1. What Kirk actually said — the blunt quotations that circulated
Reporting and audio evidence establish two related but distinct sets of quotes attributed to Charlie Kirk. In mid-January 2024 coverage, Kirk was quoted saying Martin Luther King Jr. “is not worthy of a national holiday” and “is not worthy of godlike status,” framing his objection as harmful hero-worship [1]. Separate reporting and later verification of an audio recording from a December 2023 Turning Point America Fest event captured more explicit language: Kirk said, “MLK was awful. He’s not a good person. He said one good thing he actually didn’t believe.” Snopes and other outlets later confirmed the audio’s authenticity after journalist William Turton provided the recording [2] [3]. These two clusters of remarks form the factual basis for the dispute.

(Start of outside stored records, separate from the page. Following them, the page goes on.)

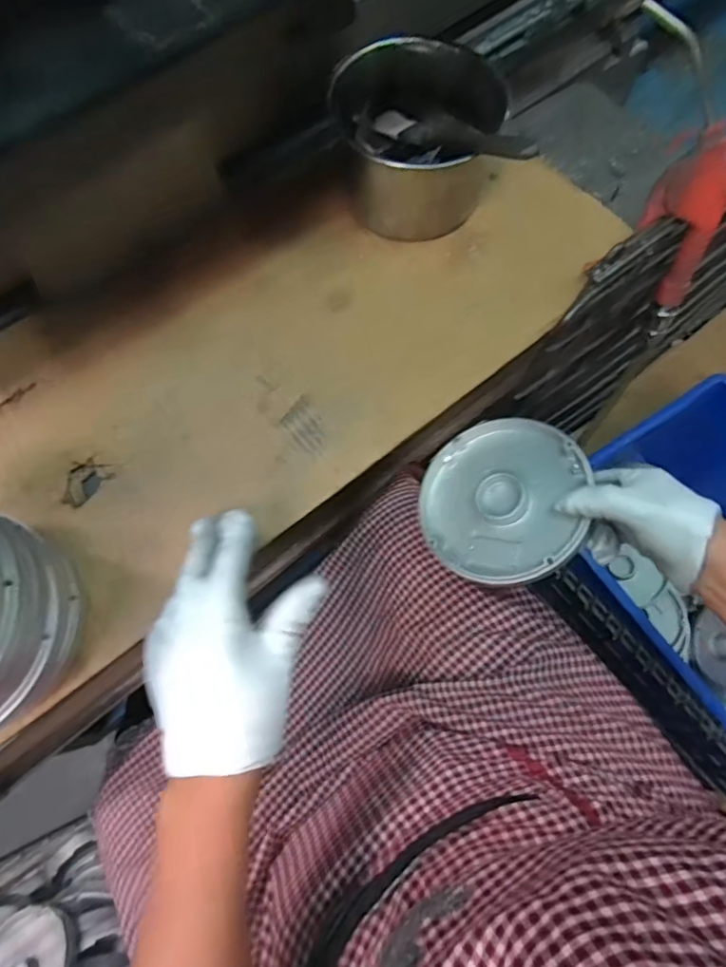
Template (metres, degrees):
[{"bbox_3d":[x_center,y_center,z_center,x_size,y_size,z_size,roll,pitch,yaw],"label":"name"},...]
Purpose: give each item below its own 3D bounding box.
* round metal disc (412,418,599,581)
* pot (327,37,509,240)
[{"bbox_3d":[0.111,0.013,0.441,0.137,0.022,0.134,-9,71,28],"label":"round metal disc"},{"bbox_3d":[0.044,-0.305,0.471,0.130,0.092,0.134,0,71,0],"label":"pot"}]

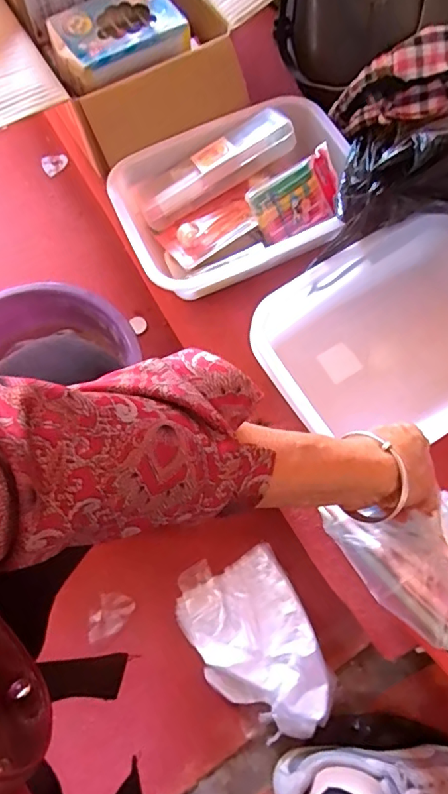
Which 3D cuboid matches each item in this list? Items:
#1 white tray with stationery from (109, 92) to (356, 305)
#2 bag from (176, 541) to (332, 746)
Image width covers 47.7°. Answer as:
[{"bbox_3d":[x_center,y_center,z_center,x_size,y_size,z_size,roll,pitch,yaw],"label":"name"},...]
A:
[{"bbox_3d":[0.015,-0.247,0.633,0.285,0.070,0.217,-23,70,-7],"label":"white tray with stationery"},{"bbox_3d":[0.035,0.299,0.624,0.143,0.065,0.214,-26,71,-8],"label":"bag"}]

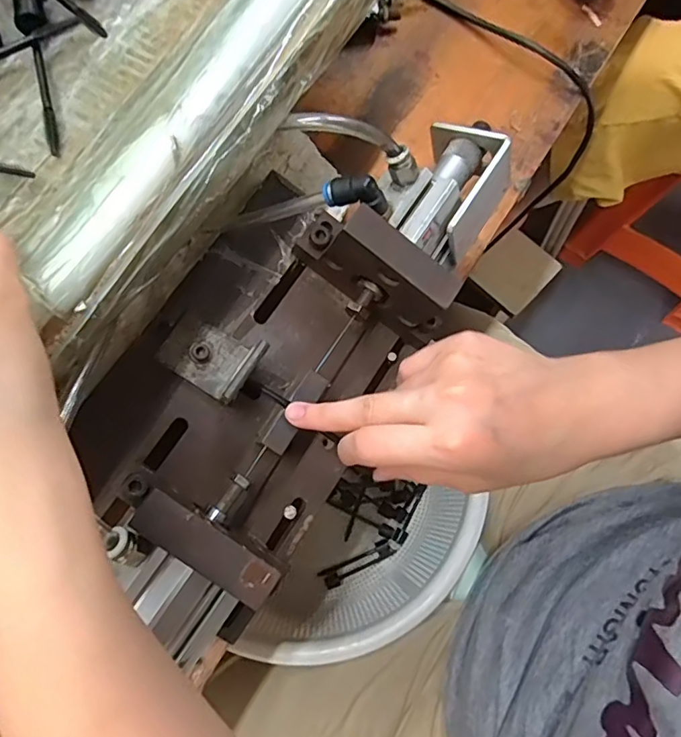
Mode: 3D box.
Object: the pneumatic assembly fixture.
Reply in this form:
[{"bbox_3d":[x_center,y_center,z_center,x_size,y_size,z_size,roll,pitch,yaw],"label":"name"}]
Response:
[{"bbox_3d":[-0.028,-0.025,0.308,0.136,0.092,0.331,31,76,8],"label":"pneumatic assembly fixture"}]

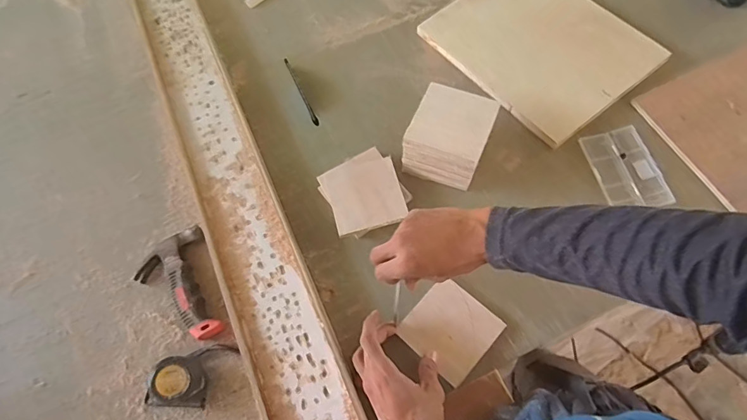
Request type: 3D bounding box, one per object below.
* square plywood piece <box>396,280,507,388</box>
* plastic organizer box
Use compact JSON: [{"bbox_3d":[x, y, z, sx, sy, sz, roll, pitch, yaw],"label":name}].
[{"bbox_3d":[0.097,0.148,0.555,0.097,0.005,0.098,40,74,18],"label":"square plywood piece"},{"bbox_3d":[0.359,-0.058,0.630,0.081,0.015,0.127,-13,66,-2],"label":"plastic organizer box"}]

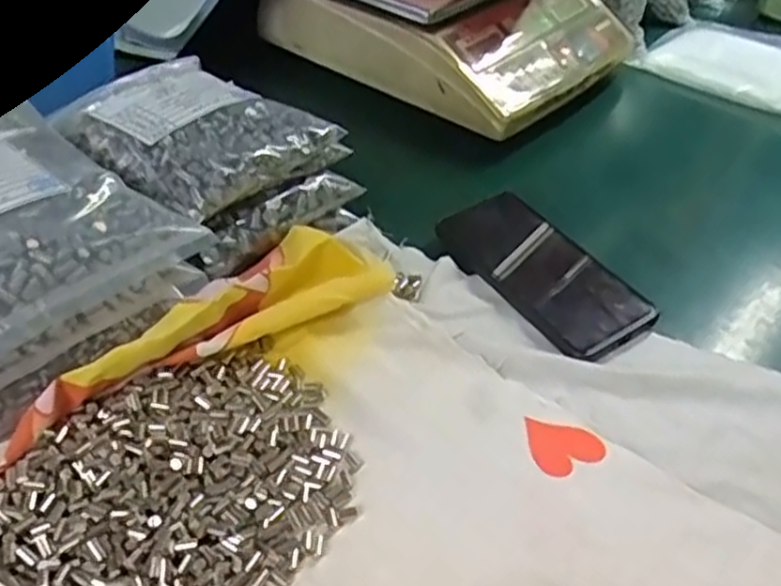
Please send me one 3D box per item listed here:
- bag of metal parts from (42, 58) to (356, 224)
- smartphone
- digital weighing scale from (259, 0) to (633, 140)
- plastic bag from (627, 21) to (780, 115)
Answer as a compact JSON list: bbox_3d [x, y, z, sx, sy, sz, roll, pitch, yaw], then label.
[{"bbox_3d":[-0.138,-0.116,0.505,0.161,0.041,0.140,30,49,26],"label":"bag of metal parts"},{"bbox_3d":[0.110,-0.017,0.516,0.078,0.012,0.158,-29,55,-23],"label":"smartphone"},{"bbox_3d":[0.070,-0.292,0.770,0.304,0.117,0.304,30,48,27],"label":"digital weighing scale"},{"bbox_3d":[0.416,-0.251,0.802,0.263,0.039,0.188,32,50,27],"label":"plastic bag"}]

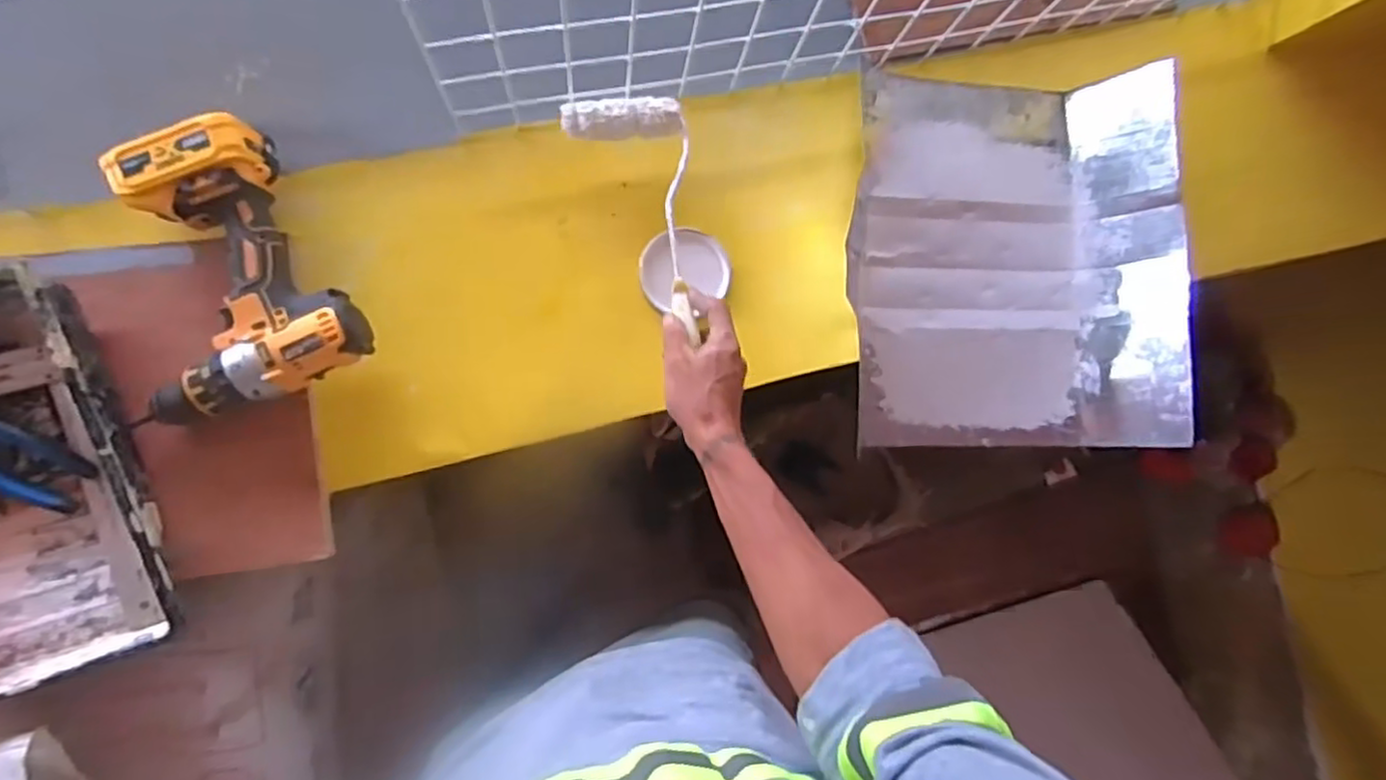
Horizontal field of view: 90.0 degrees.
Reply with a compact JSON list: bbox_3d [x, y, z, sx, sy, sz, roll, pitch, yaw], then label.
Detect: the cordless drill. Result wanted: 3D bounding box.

2. How those quotes were verified and who reported them
The trajectory from initial reporting to verification shows independent steps. Media Matters published an account in January 2024 highlighting Kirk’s remarks about King being unworthy of a holiday and “godlike status” [1]. Later, investigative reporting secured an audio recording of Kirk’s December 2023 America Fest remarks; that recording was provided to fact-checkers and journalists and used to confirm the more direct line that “MLK was awful” and “he’s not a good person” [2] [3]. Fact-check write-ups and verification pieces in September 2025 reiterated the direct quotes after reviewing the audio; those pieces make clear the shift from an initial paraphrase to a confirmed verbatim statement [2] [3]. The evidence chain moves from reported paraphrase to authenticated audio.

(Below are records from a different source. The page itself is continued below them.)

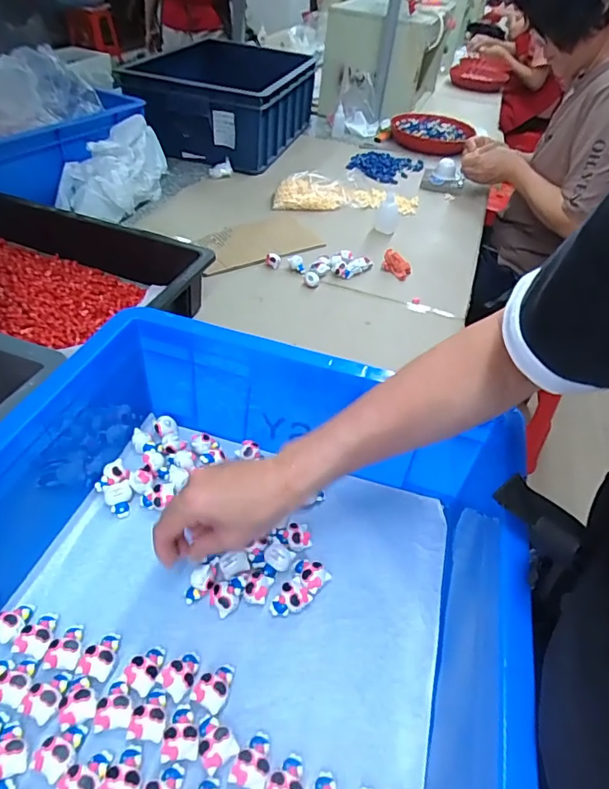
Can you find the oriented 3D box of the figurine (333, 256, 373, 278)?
[{"bbox_3d":[0.087,-0.226,0.879,0.080,0.020,0.028,-27,53,-31],"label":"figurine"}]

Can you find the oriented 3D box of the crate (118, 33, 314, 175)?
[{"bbox_3d":[-0.188,-0.732,1.240,0.301,0.190,0.429,16,44,9],"label":"crate"}]

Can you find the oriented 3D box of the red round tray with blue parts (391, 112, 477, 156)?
[{"bbox_3d":[0.364,-0.743,1.415,0.229,0.052,0.216,9,44,1],"label":"red round tray with blue parts"}]

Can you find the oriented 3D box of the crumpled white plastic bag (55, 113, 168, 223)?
[{"bbox_3d":[-0.359,-0.426,0.925,0.107,0.126,0.202,16,44,9],"label":"crumpled white plastic bag"}]

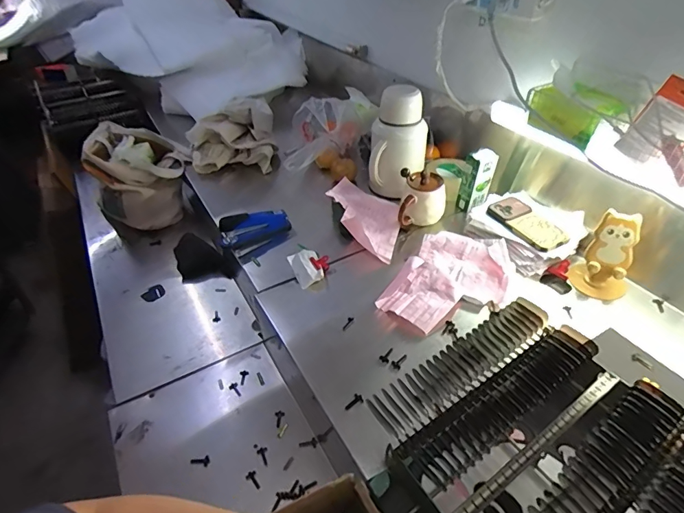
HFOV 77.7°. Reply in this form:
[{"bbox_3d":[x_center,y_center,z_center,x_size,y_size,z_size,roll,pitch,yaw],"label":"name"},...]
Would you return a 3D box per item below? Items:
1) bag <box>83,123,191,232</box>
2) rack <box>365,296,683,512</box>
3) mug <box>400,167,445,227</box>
[{"bbox_3d":[-0.562,-0.235,1.211,0.255,0.228,0.214,-20,44,-21],"label":"bag"},{"bbox_3d":[0.232,0.227,0.491,0.291,0.104,0.307,-24,44,-22],"label":"rack"},{"bbox_3d":[0.171,-0.121,0.904,0.096,0.098,0.082,7,41,10],"label":"mug"}]

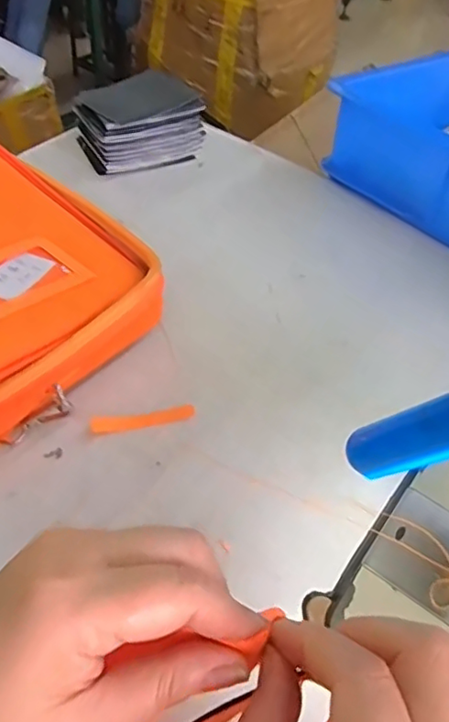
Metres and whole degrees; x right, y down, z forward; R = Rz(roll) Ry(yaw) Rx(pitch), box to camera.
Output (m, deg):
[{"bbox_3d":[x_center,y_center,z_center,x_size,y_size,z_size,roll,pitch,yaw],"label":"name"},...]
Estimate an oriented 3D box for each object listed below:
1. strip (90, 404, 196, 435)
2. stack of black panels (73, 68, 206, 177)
[{"bbox_3d":[-0.055,0.040,0.398,0.070,0.004,0.013,-7,60,-17],"label":"strip"},{"bbox_3d":[-0.088,-0.255,0.615,0.133,0.055,0.103,-20,54,-20],"label":"stack of black panels"}]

3. A short timeline showing how the narrative developed
The timeline begins with Kirk’s December 2023 America Fest speech where the most inflammatory quotes were reportedly made; audio later surfaced. Media coverage in January 2024 emphasized comments about King not being worthy of a national holiday and criticized the “godlike” public status afforded to King [1]. Journalists continued examining the remarks; by September 2025, multiple fact-checks and reporting pieces had access to and corroborated the audio that recorded the direct “MLK was awful” wording [2] [3]. The narrative therefore evolved from initial reporting of Kirk’s criticisms to audio-backed confirmation nearly two years after the speech, illustrating how verification unfolded across separate reporting cycles [1] [2] [3].

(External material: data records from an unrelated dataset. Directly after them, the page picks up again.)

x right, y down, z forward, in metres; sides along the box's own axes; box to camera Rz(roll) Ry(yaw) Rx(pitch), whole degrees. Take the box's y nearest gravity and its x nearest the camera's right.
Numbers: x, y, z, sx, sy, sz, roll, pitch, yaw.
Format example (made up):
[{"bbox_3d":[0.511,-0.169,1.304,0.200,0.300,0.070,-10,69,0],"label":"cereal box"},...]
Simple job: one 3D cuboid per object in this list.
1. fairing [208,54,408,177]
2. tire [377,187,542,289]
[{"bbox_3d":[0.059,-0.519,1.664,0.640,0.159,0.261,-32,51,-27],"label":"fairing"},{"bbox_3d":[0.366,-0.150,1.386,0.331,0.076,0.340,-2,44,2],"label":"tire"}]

4. How different outlets framed and contextualized Kirk’s remarks
Different outlets emphasized different elements: some highlighted the attack on King’s character and worthiness of a holiday as a cultural critique [1], while others focused on the rawness of the language—labeling King “awful” and “not a good person”—and the implications of airing such claims on a high-profile conservative stage [2] [3]. Fact-checkers concentrated on verifying the audio verbatim and confirming who had access to the recording [2]. Advocacy and partisan organizations amplified or condemned the remarks according to their agendas: outlets aligned with civil-rights defenders emphasized harm and offense, while Kirk’s base framed the comments as part of a broader effort to reexamine historical narratives [4] [5]. These framing choices reflect distinct institutional priorities and audience signaling.
5. What is settled, what remains open, and why this matters
It is settled that Charlie Kirk publicly denounced Martin Luther King Jr. using the phrases documented above: calling King “awful,” asserting he was “not a good person,” and arguing King was “not worthy of a national holiday” or “godlike status,” with audio verification supporting the most explicit quotes [1] [2] [3]. Open questions concern Kirk’s broader intent and whether the remarks represent a tactical campaign to “discredit” King timed to King’s birthday, as some reporting suggested Kirk planned content to challenge mainstream narratives [4]. The dispute matters because the statements touch on national memory, political strategy, and how public figures use provocative reinterpretations of historical leaders to rally or polarize constituencies; the documented quotes and their verification are therefore significant beyond mere rhetorical provocation [4] [5].